My Best Enemy (2011), the latest film from director Wolfgang Murnberger, stars Mortiz Bleibtreu and Georg Friedrich as best friends who are turned against each other by the unbelievably harsh and unfair circumstances into which they find themselves thrown, is frequently harrowing, though never short of riveting drama.
Victor Kaufmann (Bleibtreu) and his parents are wealthy Jews living in Vienna in 1938. Rudi (Friedrich), the son of the Kaufmann’s German housekeeper, has grown up as part of the family, being particularly close to Victor. As war is declared, Rudi joins the Nazi party as an officer and unintentionally betrays his best friend to the Germans.
The Kaufmanns made their fortune dealing in art, and have in their possession an original drawing by Michelangelo – a secret which the Nazis learn of through Rudi. Determined to get the drawing and use it as a bargaining tool with the Italians (from whom it was stolen many years previously), the high command trick Rudi into getting the Kaufmanns to hand the painting over. However the painting may not be as authentic as the Nazis would like to believe, and soon a dangerous game of bluff and double bluff puts all their lives at risk.
There is often a feeling of distaste when war in general is the subject of a film. Is it right to find entertainment in the violence inflicted by one group of people against another, whether that be the great wars of the last century or the current conflicts which fill today’s newspapers? Strangely though, such concerns are unlikely to arise with My Best Enemy, perhaps because it never trivialises what took place against the Jews in the concentration camps, by depicting it on the screen.
That’s not to say that there aren’t disturbing scenes, however, the horrors of the imagination are frequently much worse than anything you could ever depict visually. Here, this art of suggestion is used effectively as we are left to conjure for ourselves just what happens when Victor and his parents are double-crossed by the man they thought of as part of their extended family.

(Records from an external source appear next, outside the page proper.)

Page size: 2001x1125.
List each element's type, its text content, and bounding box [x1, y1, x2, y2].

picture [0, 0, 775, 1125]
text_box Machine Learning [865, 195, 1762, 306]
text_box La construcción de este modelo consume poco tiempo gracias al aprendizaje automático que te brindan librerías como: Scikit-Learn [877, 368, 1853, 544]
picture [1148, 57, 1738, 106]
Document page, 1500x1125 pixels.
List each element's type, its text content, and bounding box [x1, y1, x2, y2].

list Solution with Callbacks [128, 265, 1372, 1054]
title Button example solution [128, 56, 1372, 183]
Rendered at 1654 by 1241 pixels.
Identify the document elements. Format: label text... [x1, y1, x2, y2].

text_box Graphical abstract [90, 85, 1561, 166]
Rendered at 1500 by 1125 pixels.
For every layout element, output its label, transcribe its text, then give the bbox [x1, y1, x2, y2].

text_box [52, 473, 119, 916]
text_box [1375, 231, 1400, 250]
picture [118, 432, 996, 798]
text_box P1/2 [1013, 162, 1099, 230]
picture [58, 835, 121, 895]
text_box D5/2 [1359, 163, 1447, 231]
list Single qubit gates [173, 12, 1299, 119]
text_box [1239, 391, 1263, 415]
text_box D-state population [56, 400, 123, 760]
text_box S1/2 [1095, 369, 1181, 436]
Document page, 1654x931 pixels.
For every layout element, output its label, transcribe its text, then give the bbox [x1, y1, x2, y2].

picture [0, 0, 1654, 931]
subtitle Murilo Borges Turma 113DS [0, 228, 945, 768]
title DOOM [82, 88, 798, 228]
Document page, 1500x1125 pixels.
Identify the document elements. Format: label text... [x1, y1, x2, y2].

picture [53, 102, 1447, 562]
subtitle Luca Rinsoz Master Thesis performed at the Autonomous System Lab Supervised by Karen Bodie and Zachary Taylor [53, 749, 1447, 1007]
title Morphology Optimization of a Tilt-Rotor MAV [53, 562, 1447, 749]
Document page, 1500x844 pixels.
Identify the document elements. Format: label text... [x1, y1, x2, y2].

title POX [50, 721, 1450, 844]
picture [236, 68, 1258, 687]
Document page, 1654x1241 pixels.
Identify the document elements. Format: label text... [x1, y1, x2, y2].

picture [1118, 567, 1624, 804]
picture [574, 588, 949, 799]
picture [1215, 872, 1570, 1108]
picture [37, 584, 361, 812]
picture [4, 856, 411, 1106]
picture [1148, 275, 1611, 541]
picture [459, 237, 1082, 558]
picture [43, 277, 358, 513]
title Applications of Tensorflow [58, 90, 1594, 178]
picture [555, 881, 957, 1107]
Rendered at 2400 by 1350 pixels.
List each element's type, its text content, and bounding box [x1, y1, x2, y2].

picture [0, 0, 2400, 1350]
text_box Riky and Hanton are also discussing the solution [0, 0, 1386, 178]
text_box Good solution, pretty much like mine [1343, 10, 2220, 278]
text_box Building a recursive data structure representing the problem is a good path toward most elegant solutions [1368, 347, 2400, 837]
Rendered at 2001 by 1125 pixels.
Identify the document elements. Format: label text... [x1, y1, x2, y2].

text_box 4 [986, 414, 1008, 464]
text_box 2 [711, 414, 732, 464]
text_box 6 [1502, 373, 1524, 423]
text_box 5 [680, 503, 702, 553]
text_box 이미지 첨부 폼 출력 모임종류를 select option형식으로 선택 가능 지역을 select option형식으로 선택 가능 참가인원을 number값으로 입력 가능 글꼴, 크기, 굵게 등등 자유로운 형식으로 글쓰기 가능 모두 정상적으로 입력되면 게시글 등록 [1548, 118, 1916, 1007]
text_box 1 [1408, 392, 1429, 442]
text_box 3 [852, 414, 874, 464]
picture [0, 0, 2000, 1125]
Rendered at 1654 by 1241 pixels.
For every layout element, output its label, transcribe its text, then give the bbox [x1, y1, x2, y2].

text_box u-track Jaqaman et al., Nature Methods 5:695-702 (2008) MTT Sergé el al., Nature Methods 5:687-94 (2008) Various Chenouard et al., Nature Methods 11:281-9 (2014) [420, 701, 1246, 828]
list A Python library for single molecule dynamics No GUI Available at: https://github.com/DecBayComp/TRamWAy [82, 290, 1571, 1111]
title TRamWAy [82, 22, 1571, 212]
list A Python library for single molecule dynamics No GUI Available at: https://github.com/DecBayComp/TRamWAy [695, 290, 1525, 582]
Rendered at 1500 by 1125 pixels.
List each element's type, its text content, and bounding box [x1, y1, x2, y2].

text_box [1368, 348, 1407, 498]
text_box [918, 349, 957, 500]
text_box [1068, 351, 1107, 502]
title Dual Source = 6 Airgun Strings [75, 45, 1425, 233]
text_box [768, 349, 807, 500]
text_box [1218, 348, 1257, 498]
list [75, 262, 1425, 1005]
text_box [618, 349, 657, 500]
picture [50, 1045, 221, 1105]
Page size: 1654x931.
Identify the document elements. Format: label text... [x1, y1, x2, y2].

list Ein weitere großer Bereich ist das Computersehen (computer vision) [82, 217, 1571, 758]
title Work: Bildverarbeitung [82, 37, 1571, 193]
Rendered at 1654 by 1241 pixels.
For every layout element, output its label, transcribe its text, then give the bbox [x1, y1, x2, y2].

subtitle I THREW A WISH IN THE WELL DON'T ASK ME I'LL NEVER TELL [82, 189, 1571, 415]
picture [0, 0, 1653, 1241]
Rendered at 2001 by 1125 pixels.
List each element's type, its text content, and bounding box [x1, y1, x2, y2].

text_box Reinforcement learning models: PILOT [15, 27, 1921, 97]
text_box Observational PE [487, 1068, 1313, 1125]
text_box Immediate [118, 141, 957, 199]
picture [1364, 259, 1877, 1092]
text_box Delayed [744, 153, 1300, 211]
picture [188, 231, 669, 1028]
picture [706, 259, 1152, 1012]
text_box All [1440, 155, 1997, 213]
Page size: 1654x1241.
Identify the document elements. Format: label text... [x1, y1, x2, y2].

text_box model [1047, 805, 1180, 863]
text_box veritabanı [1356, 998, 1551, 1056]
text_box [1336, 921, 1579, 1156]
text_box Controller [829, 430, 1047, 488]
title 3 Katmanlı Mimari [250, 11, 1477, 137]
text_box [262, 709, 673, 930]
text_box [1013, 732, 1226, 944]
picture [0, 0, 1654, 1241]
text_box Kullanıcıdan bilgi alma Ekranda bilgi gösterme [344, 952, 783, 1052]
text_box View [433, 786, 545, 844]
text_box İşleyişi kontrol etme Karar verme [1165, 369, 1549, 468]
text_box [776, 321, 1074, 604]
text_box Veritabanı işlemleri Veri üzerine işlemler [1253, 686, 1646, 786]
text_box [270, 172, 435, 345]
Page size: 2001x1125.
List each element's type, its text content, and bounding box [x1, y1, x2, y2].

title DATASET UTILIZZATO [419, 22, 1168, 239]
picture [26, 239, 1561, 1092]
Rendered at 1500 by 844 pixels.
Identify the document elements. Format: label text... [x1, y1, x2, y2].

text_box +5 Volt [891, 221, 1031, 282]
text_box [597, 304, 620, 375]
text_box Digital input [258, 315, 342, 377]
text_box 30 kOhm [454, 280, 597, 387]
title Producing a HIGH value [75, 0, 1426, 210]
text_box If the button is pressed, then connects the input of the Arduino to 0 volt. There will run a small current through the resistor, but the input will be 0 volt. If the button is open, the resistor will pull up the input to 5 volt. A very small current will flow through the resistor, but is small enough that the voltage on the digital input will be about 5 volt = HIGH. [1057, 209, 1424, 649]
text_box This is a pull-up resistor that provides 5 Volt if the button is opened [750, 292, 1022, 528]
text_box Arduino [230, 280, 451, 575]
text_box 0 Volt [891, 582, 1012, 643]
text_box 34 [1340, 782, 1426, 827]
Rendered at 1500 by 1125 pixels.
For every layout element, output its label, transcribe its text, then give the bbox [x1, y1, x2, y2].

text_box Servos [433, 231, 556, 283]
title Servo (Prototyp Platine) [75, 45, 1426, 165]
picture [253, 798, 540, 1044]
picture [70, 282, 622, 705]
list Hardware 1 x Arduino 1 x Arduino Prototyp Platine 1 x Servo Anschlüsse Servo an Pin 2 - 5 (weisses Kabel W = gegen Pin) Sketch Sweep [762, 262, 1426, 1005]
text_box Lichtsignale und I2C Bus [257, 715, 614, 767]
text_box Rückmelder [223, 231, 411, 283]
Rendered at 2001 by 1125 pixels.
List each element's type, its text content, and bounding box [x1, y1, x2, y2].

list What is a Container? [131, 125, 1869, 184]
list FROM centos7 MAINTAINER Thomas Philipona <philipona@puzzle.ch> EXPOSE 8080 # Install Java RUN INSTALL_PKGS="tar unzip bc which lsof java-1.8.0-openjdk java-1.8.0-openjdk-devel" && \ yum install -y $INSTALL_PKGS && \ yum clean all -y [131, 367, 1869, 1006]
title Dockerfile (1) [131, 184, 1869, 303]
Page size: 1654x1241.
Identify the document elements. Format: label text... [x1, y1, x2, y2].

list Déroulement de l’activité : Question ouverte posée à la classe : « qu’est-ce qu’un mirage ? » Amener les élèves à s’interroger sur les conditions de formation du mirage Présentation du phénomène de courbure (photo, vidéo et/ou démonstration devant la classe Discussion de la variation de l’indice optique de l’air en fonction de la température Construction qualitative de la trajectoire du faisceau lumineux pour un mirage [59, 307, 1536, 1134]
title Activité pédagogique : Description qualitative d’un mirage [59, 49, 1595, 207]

The film has been promoted as a comedy drama, but despite a couple of incidents with humorous overtones (particularly one where Victor and Rudi are both asked to “drop their trousers” to prove which of them is Jewish), this label does do film an injustice. Rather, as an insight into an often overlooked aspect of the Nazi crimes against the Jews, My Best Enemy is a thought-provoking depiction of a period in history which is likely to remain a rich source of cinematic inspiration for many years to come.